#### [EXERCISE AIM]
Can you format every line of the listing below as a JSON list of strings, one string per line, with blank lines skipped? Leave the pictures out of the answer.

#####

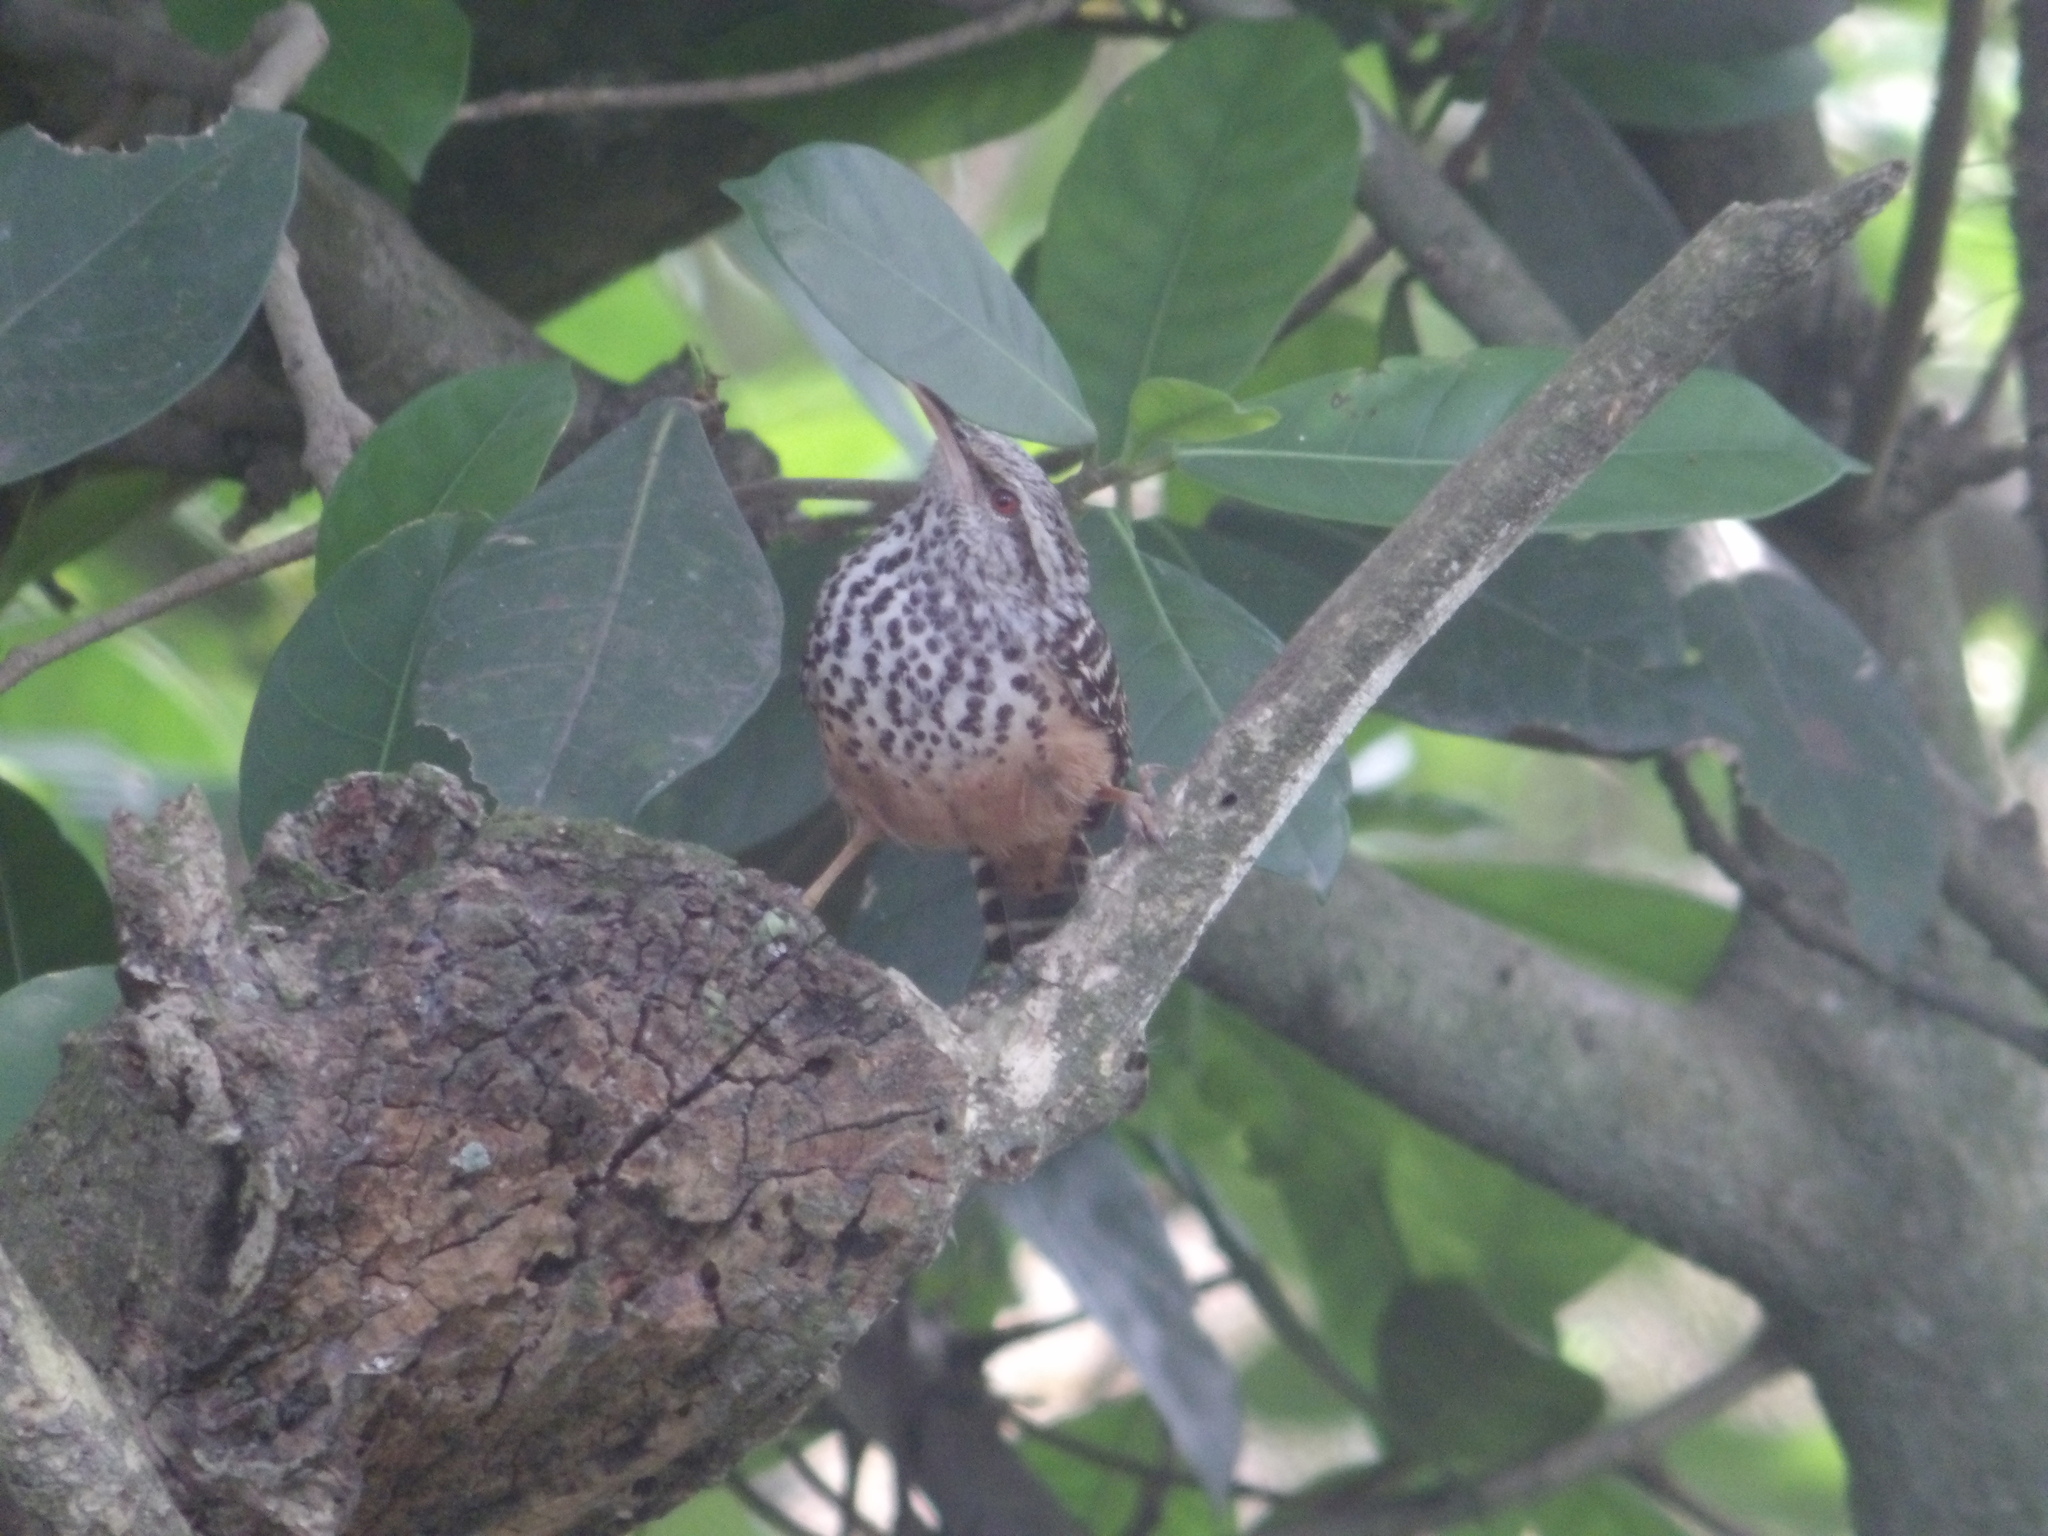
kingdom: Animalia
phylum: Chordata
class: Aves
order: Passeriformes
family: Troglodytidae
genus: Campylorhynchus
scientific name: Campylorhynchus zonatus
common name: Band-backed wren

#####

#### [ANSWER FOR THE TASK]
[
  "kingdom: Animalia",
  "phylum: Chordata",
  "class: Aves",
  "order: Passeriformes",
  "family: Troglodytidae",
  "genus: Campylorhynchus",
  "scientific name: Campylorhynchus zonatus",
  "common name: Band-backed wren"
]